■ **Provided text**:
──────────────────────────────

There is a growing financial concept, internationally, among families who care for a child with Attention Deficit Hyperactivity disorder (ADHD). Known as Disability Living Allowance (DLA), families of children with ADHD, outside of the United States, are qualifying for this financial disability allowance to aid in the care of their family, specifically the child who is affected.
For children who suffer from Attention Deficit Hyperactivity disorder (ADHD), symptoms of inattention and impulsivity often compound the effects of hyperactivity. The end result is a child who may make poor decisions, damaging property or causing bodily harm to others.
For parents, the key to overcoming their child’s complications associated with ADHD lies in the early detection and treatment of the condition, including the use of prescription medications and psychotherapy. In addition to these resources, parents must also focus on finding other activities in which to engage the ADHD so as to improve self esteem, self confidence and distract from unruly behavior.
The costs associated with caring for an ADHD child adequately can be overwhelming. Internationally, families are applying for, and using, a financial welfare type of program known as the Disability Living Allowance. Designed to provide a financial allowance to families as a way to promote added supervision, acquire medications and therapy, promote social skill programs and even repair or replace the items or bodily harm damage, the Disability Living Allowance has been quite effective at assisting families with the ability to capture some control over the complication in their child.

──────────────────────────────

■ **Supplied information**:

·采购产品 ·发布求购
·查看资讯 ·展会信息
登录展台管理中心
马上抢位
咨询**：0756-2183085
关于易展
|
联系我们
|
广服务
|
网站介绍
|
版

──────────────────────────────

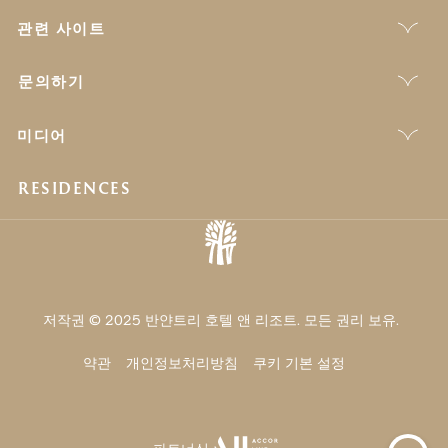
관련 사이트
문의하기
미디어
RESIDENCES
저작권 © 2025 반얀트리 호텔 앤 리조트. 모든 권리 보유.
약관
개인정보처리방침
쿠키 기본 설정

──────────────────────────────

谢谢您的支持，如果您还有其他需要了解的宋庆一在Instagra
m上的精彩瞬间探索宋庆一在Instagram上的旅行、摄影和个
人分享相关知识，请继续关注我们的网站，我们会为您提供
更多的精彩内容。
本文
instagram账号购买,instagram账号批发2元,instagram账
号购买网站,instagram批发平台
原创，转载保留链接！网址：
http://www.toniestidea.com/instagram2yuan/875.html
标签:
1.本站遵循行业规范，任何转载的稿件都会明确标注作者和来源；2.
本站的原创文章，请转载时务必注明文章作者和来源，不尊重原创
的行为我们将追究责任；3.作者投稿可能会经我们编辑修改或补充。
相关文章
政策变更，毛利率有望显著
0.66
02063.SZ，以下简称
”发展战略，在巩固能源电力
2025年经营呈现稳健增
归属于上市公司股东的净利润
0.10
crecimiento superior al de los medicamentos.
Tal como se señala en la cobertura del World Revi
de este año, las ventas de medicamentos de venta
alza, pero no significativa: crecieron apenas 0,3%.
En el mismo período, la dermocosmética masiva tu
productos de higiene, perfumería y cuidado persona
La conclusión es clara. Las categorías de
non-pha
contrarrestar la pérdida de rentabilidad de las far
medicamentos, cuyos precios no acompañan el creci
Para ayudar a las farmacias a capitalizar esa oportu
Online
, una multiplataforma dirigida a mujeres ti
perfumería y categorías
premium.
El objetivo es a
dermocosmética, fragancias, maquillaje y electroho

──────────────────────────────

■ **Tasks and exercises**:
**1.** In the passage on ADHD and the Disability Living Allowance, what is the name of the financial allowance that families outside the United States are qualifying for?
**2.** Repeat the passage on ADHD and the Disability Living Allowance, starting with "The costs associated" and going on through "in their child.".
**3.** Pick up the passage on ADHD and the Disability Living Allowance after its last sentence and continue it.
The records come from a different source than the passage on ADHD and the Disability Living Allowance.

■ **Task-by-task answers**:
**1.** Disability Living Allowance (DLA)

**2.**
The costs associated with caring for an ADHD child adequately can be overwhelming. Internationally, families are applying for, and using, a financial welfare type of program known as the Disability Living Allowance. Designed to provide a financial allowance to families as a way to promote added supervision, acquire medications and therapy, promote social skill programs and even repair or replace the items or bodily harm damage, the Disability Living Allowance has been quite effective at assisting families with the ability to capture some control over the complication in their child.

**3.**
In the United States, millions of adults and children are uninsured. In addition, to the uninsured, we have millions of individuals who suffer from untreated mental health disorders who, unfortunately, move into adulthood often unable to hold gainful employment, establish solid social networks and may even become involved in illegal activities. With the ability to obtain disability benefits for treating a confirmed case of ADHD, many clinicians agree we may be able to decrease the long term ramifications of ADHD in the United States.
Very few families in the United States apply for disability benefits for their children and even fewer apply for those benefits when a child is diagnosed with ADHD. Because of the time consuming nature of the paperwork involved with disability, coupled with the increasingly common denial of benefits initially, many families opt to find other options for managing their child’s ADHD, often relying upon extended family members for added supervision.
As one of the most widely studied childhood disorders, ADHD continues to be a leading concern among educators, healthcare professionals and parents. Creating a platform on which families can apply for specific ADHD benefits, termed Disability Living Allowance, as a society we may be able to provide a specific service to these families and improve the overall long term outcomes in violence, social networks and employment.